(Gegeven tekst):
◆ ◆ ◆

Overwegingen
1. Eiser heeft op 4 juli 2017 zijn aangifte IB/PVV 2015 ingediend naar een belastbaar inkomen uit werk en woning van € 11.030 en een belastbaar inkomen uit sparen en beleggen van € 19.708. Verweerder heeft de aanslag overeenkomstig de aangifte opgelegd.
2. Bij de berekening van het belastbaar inkomen uit sparen en beleggen is verweerder uitgegaan van een rendementsgrondslag van € 985.282, zijnde de aangegeven bezittingen minus het van toepassing zijnde heffingsvrijvermogen van € 42.660.
3. In geschil is de hoogte van het door verweerder vastgestelde belastbaar inkomen uit sparen en beleggen.

◆ ◆ ◆

(Opgeslagen records)
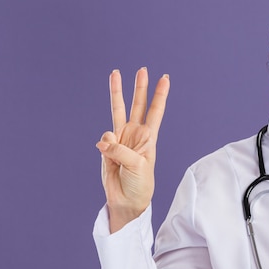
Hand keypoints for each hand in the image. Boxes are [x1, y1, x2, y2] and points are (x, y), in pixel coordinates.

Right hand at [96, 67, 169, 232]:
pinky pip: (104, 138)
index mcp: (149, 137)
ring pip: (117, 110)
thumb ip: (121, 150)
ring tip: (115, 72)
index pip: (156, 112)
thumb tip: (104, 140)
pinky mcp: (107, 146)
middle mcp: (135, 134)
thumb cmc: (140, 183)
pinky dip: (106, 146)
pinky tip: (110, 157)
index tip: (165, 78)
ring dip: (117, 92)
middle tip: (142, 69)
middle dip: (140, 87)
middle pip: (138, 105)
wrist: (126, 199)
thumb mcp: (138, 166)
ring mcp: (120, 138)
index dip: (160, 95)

◆ ◆ ◆

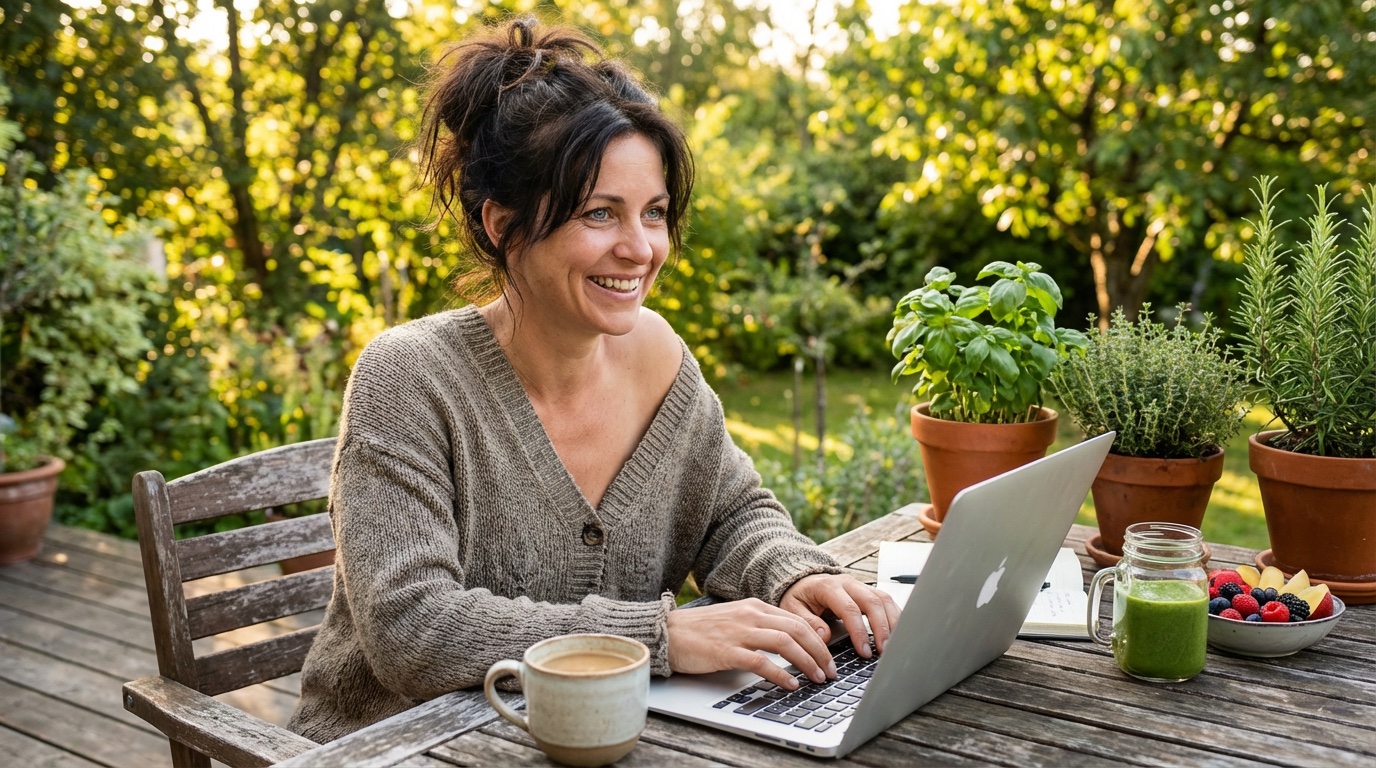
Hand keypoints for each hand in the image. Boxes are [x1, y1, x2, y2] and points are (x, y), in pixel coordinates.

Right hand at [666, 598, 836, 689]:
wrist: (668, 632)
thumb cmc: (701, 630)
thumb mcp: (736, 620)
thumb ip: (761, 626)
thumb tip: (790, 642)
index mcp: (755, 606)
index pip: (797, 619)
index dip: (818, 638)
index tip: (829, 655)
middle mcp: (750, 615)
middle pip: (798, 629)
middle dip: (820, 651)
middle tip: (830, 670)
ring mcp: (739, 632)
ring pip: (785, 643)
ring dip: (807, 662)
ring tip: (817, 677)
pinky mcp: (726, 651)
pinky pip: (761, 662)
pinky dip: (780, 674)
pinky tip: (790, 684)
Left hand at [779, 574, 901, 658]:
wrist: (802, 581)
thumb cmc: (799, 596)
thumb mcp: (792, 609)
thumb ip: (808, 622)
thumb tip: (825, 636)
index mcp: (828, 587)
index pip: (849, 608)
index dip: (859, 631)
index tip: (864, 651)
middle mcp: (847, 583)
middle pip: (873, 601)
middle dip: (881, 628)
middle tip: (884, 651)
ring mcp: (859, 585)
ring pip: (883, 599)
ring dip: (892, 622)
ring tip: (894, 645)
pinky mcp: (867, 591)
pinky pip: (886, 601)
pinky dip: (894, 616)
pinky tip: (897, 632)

◆ ◆ ◆

Schrijf de overwegingen over de aanslag IB/PVV 2015 verder, aansluitend op de laatste zin van punt 3.

(Antwoord hieronder):
4. Eiser voert aan dat een gedeelte van zijn vermogen dient als oudedagsvoorziening. Het betreft geld dat hij heeft gespaard heeft voor zijn pensioen. Hierover is al inkomstenbelasting en premie volksverzekeringen betaald en nu zou hij daarover nogmaals belasting moeten betalen. Voorts stelt eiser dat sprake is van schending van het gelijkheidsbeginsel. Werknemers die pensioen hebben opgebouwd via een pensioenregeling worden immers niet getroffen door belastingheffing in box 3 over hun pensioenvoorziening.
5. Verweerder heeft de stellingen van eiser gemotiveerd weersproken.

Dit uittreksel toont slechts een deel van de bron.